君に会いたかった
どうも、秋桜です。
文字数、文字数……と暑い中で張り切らせていただきました。
ちょっとした暑い夏にはいいかな、と思います。
生きていれば、必ずと言っていいほど間違いを犯す。
問われた問題用紙の出題内容に沿って答える……そう簡単なものではなく、人生における最大の欠点。
誰にだってあり得る可能性で、絶対にないとは言いにくいもの。
忘れられない思い出の中にもたくさんある。
♢
例えば、仲が良かった幼馴染みの女の子。
幼い頃から積極的に動く活発的な子だと想定しよう。
何事にも危なっかしい、誰かが見ていなければブレーキのない暴走車になってしまうだろう。
そんな女の子とは対照的に僕は消極的で自ら進んでなどしない、内気な少年。
当然、二人は平行線。決して合うはずもなく女の子が強引に手を引くことが何度もあった。

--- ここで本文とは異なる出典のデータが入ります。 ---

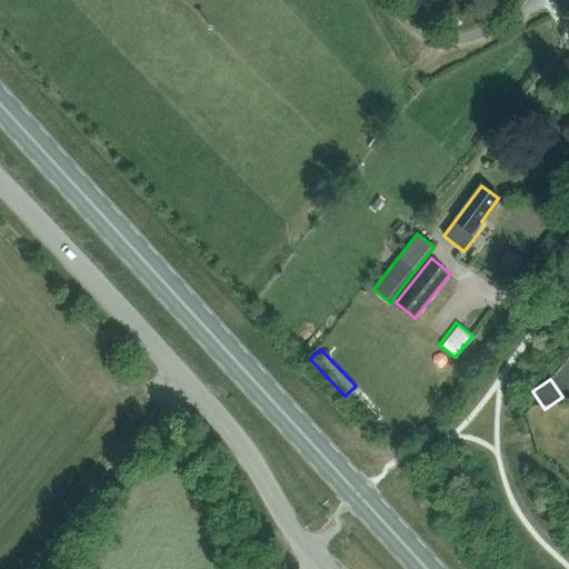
All buildings are outlined.
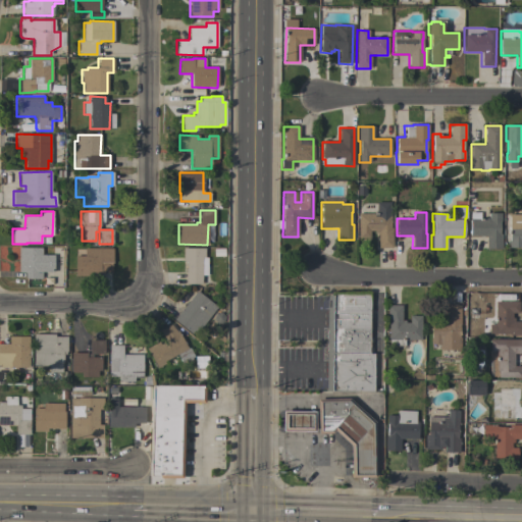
[(501,221),(499,221),(499,233),(502,233),(502,249),(486,249),(486,237),(470,237),(470,219),(470,212),(480,212),(480,219),(488,219),(488,213),(501,213),(501,221)]
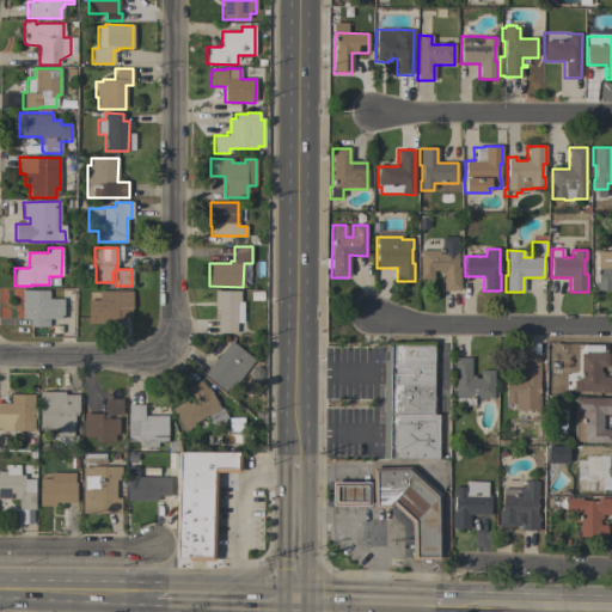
[(458,251),(458,268),(459,268),(459,291),(444,291),(442,274),(439,274),(439,270),(433,270),(433,279),(420,279),(420,251),(458,251)]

お互いに泣いて、笑って、嬉しくて……いつしか二人は同じ道を歩いていたかもしれない。
それから僕たちは十年後、約束を交わした。
『結婚』などと交わした誓いなんて、結局は別々に違う相手を好きになり離れていく。
だから半信半疑である今も忘れることのない話だ。
だが、そんな十年後のある日…………電話が鳴った。
電話の相手は女の子の母親。酷く泣いていてまともに言葉さえも聞き取れなかったが、『病院』という言葉を聞いて一目散に駆けつけた。

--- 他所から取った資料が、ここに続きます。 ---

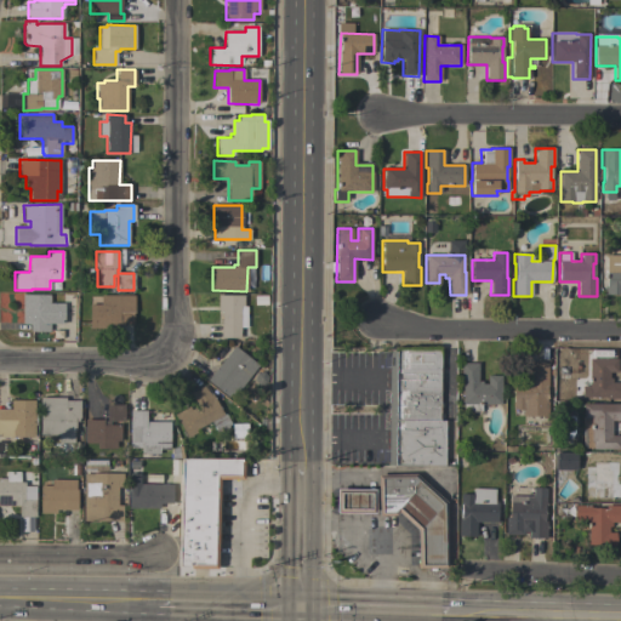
[(620,295),(604,295),(604,288),(605,288),(605,255),(620,255),(620,295)]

病院へ向かう途中、車のクラクションが大きく聞こえたが所構わず走り抜けた。
病院に辿り着くと酷く泣いている女の子の母親と何も喋らず俯いている女の子が椅子に座っていた。
声を掛けても、何も呟くこともない。
怪我とかしたのかと思ったが、特に外傷はなさそう。
呆れて言葉も出ないけど心配して損した。
さて、帰ろうかな……ん? なんで親父が?
病院に駆けつけるように息を荒くして説明を聞いている親父を見るのは久しぶりだな。
なんだか新鮮さだな、十年振りかこういう光景も。
……今度こそ、帰るか。皆して無視しやがって。
後で覚えとけよな、はははっ。
ーーーーなんで、そんな泣いてんだよ。
僕はここにいるだろ? そんなに怒らせた?
ねぇ、みんなどこ行くのさ……ねぇ!
『御子息様は……残念ながら……』
『そうですか……』
眠るように横たわるのは……僕だった。
聞く話によると、トラックに轢かれたことによる事故死。
ーーーーそっか、だから皆……泣いてたんだ。
手元から足先を見ると光の粒になって消えている。
しょうがないかな。諦めがつくどころか、何も未練なんて…………、
『ずっと、好きだったのに……! バカッ……!』
ーーーーそうだな、一つあったな……
僕も、ずっと好きだったよ…………
『君に会いたい……!』
「君に会いたかった……」
これが、僕の人生最大の間違い。